[Records from a collection]
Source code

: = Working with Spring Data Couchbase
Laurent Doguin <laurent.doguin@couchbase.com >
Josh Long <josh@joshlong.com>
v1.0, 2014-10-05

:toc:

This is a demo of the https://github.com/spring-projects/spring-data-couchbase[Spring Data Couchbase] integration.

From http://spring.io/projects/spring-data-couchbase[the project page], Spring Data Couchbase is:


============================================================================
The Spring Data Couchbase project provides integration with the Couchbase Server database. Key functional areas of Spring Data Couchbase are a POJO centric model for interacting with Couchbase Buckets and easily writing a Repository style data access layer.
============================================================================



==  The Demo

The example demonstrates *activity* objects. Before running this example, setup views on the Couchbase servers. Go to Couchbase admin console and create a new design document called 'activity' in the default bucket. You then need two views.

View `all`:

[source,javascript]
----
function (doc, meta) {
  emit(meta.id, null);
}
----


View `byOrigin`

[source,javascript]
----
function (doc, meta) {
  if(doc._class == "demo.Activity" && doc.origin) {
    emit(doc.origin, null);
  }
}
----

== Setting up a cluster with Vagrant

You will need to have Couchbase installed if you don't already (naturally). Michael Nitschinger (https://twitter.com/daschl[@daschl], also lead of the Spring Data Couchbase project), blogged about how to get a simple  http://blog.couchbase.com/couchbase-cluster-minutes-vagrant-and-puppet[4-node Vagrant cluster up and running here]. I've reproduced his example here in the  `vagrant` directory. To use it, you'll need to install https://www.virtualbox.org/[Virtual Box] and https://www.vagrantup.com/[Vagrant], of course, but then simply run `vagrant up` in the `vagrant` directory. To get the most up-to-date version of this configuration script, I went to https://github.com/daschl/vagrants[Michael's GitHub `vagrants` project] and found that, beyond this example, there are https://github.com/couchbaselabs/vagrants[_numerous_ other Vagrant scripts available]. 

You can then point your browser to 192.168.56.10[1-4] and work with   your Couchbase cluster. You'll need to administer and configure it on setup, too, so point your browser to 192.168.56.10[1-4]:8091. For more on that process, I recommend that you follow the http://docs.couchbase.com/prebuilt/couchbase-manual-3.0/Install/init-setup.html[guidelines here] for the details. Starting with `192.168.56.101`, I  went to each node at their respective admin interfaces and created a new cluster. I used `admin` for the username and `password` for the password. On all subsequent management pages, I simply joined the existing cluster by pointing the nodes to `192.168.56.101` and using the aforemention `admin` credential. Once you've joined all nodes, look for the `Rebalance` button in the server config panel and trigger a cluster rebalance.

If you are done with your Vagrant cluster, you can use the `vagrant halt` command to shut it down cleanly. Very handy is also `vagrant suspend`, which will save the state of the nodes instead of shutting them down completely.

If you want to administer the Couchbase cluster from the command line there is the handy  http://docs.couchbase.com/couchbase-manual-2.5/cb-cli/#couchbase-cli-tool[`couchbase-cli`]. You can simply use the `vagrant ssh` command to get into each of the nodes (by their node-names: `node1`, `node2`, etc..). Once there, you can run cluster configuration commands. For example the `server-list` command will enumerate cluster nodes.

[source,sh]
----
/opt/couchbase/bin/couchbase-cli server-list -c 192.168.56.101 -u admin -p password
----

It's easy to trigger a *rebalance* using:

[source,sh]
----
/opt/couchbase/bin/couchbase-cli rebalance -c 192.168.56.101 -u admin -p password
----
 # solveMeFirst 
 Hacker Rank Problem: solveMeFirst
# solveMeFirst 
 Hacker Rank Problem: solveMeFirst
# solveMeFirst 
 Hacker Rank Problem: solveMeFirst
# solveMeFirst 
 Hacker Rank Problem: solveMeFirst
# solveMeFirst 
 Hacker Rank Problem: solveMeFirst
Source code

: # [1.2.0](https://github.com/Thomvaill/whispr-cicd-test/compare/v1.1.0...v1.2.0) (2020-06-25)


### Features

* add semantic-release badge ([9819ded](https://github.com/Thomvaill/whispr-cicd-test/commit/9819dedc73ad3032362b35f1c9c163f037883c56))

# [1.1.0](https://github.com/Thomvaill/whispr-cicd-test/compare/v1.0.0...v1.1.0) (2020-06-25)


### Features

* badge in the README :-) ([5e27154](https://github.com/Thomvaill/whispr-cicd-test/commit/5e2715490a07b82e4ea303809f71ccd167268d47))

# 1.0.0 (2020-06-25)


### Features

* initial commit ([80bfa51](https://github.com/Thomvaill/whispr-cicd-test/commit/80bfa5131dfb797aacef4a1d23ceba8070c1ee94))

▶ **Exercise**
All entries should be restated word for word.

▶ **Finished exercise**
Source code

: = Working with Spring Data Couchbase
Laurent Doguin <laurent.doguin@couchbase.com >
Josh Long <josh@joshlong.com>
v1.0, 2014-10-05

:toc:

This is a demo of the https://github.com/spring-projects/spring-data-couchbase[Spring Data Couchbase] integration.

From http://spring.io/projects/spring-data-couchbase[the project page], Spring Data Couchbase is:


============================================================================
The Spring Data Couchbase project provides integration with the Couchbase Server database. Key functional areas of Spring Data Couchbase are a POJO centric model for interacting with Couchbase Buckets and easily writing a Repository style data access layer.
============================================================================



==  The Demo

The example demonstrates *activity* objects. Before running this example, setup views on the Couchbase servers. Go to Couchbase admin console and create a new design document called 'activity' in the default bucket. You then need two views.

View `all`:

[source,javascript]
----
function (doc, meta) {
  emit(meta.id, null);
}
----


View `byOrigin`

[source,javascript]
----
function (doc, meta) {
  if(doc._class == "demo.Activity" && doc.origin) {
    emit(doc.origin, null);
  }
}
----

== Setting up a cluster with Vagrant

You will need to have Couchbase installed if you don't already (naturally). Michael Nitschinger (https://twitter.com/daschl[@daschl], also lead of the Spring Data Couchbase project), blogged about how to get a simple  http://blog.couchbase.com/couchbase-cluster-minutes-vagrant-and-puppet[4-node Vagrant cluster up and running here]. I've reproduced his example here in the  `vagrant` directory. To use it, you'll need to install https://www.virtualbox.org/[Virtual Box] and https://www.vagrantup.com/[Vagrant], of course, but then simply run `vagrant up` in the `vagrant` directory. To get the most up-to-date version of this configuration script, I went to https://github.com/daschl/vagrants[Michael's GitHub `vagrants` project] and found that, beyond this example, there are https://github.com/couchbaselabs/vagrants[_numerous_ other Vagrant scripts available]. 

You can then point your browser to 192.168.56.10[1-4] and work with   your Couchbase cluster. You'll need to administer and configure it on setup, too, so point your browser to 192.168.56.10[1-4]:8091. For more on that process, I recommend that you follow the http://docs.couchbase.com/prebuilt/couchbase-manual-3.0/Install/init-setup.html[guidelines here] for the details. Starting with `192.168.56.101`, I  went to each node at their respective admin interfaces and created a new cluster. I used `admin` for the username and `password` for the password. On all subsequent management pages, I simply joined the existing cluster by pointing the nodes to `192.168.56.101` and using the aforemention `admin` credential. Once you've joined all nodes, look for the `Rebalance` button in the server config panel and trigger a cluster rebalance.

If you are done with your Vagrant cluster, you can use the `vagrant halt` command to shut it down cleanly. Very handy is also `vagrant suspend`, which will save the state of the nodes instead of shutting them down completely.

If you want to administer the Couchbase cluster from the command line there is the handy  http://docs.couchbase.com/couchbase-manual-2.5/cb-cli/#couchbase-cli-tool[`couchbase-cli`]. You can simply use the `vagrant ssh` command to get into each of the nodes (by their node-names: `node1`, `node2`, etc..). Once there, you can run cluster configuration commands. For example the `server-list` command will enumerate cluster nodes.

[source,sh]
----
/opt/couchbase/bin/couchbase-cli server-list -c 192.168.56.101 -u admin -p password
----

It's easy to trigger a *rebalance* using:

[source,sh]
----
/opt/couchbase/bin/couchbase-cli rebalance -c 192.168.56.101 -u admin -p password
----
 # solveMeFirst 
 Hacker Rank Problem: solveMeFirst
# solveMeFirst 
 Hacker Rank Problem: solveMeFirst
# solveMeFirst 
 Hacker Rank Problem: solveMeFirst
# solveMeFirst 
 Hacker Rank Problem: solveMeFirst
# solveMeFirst 
 Hacker Rank Problem: solveMeFirst
Source code

: # [1.2.0](https://github.com/Thomvaill/whispr-cicd-test/compare/v1.1.0...v1.2.0) (2020-06-25)


### Features

* add semantic-release badge ([9819ded](https://github.com/Thomvaill/whispr-cicd-test/commit/9819dedc73ad3032362b35f1c9c163f037883c56))

# [1.1.0](https://github.com/Thomvaill/whispr-cicd-test/compare/v1.0.0...v1.1.0) (2020-06-25)


### Features

* badge in the README :-) ([5e27154](https://github.com/Thomvaill/whispr-cicd-test/commit/5e2715490a07b82e4ea303809f71ccd167268d47))

# 1.0.0 (2020-06-25)


### Features

* initial commit ([80bfa51](https://github.com/Thomvaill/whispr-cicd-test/commit/80bfa5131dfb797aacef4a1d23ceba8070c1ee94))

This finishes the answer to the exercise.